Capítulo
11.- Que será, será....
Ambrosia subió con el carrito por
la Rua de Entrerrios hasta la Rua da Ponte da Asén con más fatiga que ligereza,
porque la humedad se le metía en los huesos y acusaba los efectos del reuma.
Tenía la intención de hablar con un “antigüario” que vivía cerca, porque le
había resultado sospechoso que los hermanos Locojo estuvieran tan interesados
en esos libros tan viejos. Pensó entonces que, la mejor manera de saber si esos
“libracos” tenían valor era preguntándoselo a una persona de conocimiento, como
Marcelino Linaza, propietario de una especie de almoneda en la que se apilaban
muebles, cuadros, alfombras, libros y todo tipo de cachivaches de variado
género y procedencia.
Mientras tanto Coro intentaba
despachar a los guardias civiles que le interrogaban sobre la instalación de
las cámaras sin perder la compostura e intentando que no se notara su
desasosiego.
- Entonces dice que serían las
siete de la tarde cuando Ud. abandonó la sala, ¿cierto?
- Si, aproximadamente era esa
hora, no lo recuerdo con exactitud.
- Y cuando salió ¿notó algo
sospechoso?
- No, no noté nada. Todo me
pareció normal.
- ¿Y vio a alguien que
pudiera estar rondando por las dependencias?

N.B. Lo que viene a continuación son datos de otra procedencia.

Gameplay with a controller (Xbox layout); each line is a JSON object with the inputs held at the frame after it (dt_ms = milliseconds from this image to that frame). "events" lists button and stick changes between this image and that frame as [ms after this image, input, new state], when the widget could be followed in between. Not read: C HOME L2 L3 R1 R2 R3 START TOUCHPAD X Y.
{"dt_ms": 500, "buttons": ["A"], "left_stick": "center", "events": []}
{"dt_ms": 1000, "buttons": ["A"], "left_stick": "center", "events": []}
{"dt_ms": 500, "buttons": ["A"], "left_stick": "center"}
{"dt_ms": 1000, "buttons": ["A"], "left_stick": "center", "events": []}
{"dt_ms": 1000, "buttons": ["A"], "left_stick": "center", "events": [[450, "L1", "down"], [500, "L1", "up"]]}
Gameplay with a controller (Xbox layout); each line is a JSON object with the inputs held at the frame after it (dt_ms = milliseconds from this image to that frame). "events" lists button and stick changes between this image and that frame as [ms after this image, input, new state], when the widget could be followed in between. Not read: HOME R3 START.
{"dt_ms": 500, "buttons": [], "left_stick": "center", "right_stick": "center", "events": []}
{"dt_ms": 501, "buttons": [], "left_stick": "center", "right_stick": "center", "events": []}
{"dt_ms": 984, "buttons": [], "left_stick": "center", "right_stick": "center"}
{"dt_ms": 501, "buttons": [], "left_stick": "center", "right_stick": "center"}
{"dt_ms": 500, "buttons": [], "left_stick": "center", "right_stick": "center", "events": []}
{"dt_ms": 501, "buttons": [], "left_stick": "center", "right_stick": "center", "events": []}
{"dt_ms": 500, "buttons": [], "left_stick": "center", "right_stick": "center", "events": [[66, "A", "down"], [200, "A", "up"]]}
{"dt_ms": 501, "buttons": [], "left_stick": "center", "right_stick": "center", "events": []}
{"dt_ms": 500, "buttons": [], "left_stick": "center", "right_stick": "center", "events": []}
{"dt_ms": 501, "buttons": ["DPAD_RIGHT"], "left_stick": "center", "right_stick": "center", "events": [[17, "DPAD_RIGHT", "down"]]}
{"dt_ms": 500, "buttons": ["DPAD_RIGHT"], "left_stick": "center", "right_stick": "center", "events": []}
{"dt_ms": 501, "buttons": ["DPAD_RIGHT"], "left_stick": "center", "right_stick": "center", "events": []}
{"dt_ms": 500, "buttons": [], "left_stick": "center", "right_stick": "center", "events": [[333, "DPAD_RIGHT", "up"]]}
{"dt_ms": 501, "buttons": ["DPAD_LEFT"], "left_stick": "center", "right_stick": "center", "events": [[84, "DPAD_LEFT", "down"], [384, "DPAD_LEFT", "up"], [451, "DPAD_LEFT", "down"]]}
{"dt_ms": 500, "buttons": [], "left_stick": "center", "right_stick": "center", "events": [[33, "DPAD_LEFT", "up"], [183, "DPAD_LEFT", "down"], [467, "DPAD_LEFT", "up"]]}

- No vi a nadie, me acompañó a la
puerta uno de los ordenanzas que insistió en las medidas de seguridad que se
habían tomado desde el robo del códice... curiosa coincidencia...
- ¿Cerraron con llave la puerta
al salir?
- ¡Naturalmente! Ya le he dicho
que han extremado las medidas de precaución.
- Ya, pero eso no ha valido de
mucho -señaló el cabo mientras tomaba nota de su declaración.
Siguieron interesándose en
conocer una serie de cuestiones técnicas respecto de la instalación de las
cámaras, pero desistieron rápido pues aquellas preguntas no les llevaban a
ningún lado. Según le dijeron, la cuestión se centraba en averiguar qué persona
o personas se ocuparon de sabotear las cámaras con un sencillo pero efectivo
método, ya que estas sin duda, procedieron de tal forma para poder llevarse el
códice.
“Eso ya lo se yo, pringaos, que
lo que sigue a continuación es intentar conocer quién se dedicó a fastidiar mi
trabajo. Y a eso me voy a dedicar en cuanto tengáis la amabilidad de piraos de
aquí”, pensó Coro para sus adentros.
Como si sus deseos se
materializaran por arte de magia, la pareja de Guardias civiles dio por
terminado el interrogatorio, no sin antes avisarle de la necesidad de que
estuviera disponible por si debían hablar de nuevo con ella,
Coro vio el cielo abierto cuando
se marcharon y corrió a sentarse delante del ordenador. Mientras visualizaba
las grabaciones, sumidas todas ellas en una gran neblina, no dejaba de
maravillarse de la precisión con que el ladrón, dotado sin duda de gran profesionalidad,
había llevado a cabo su cometido. “Debe ser sin duda un primer espada”, se
decía mientras pausaba la grabación en aquellas secuencias en las que se
captaba algo con mediana nitidez.
Fuera de toda sospecha quedaba la
humilde Ambrosia, que, debido a un exceso de celo profesional, había acabado
con el sofisticado sistema de seguridad de la sala del códice y tenía en vilo a
toda la policía de Santiago de Compostela. Porque si mal estaba que lo robasen
en una ocasión, que lo robasen dos veces ya sonaba a chufla, y el solucionar el
caso de una manera rápida y expeditiva, se había convertido en una cuestión de
amor propio.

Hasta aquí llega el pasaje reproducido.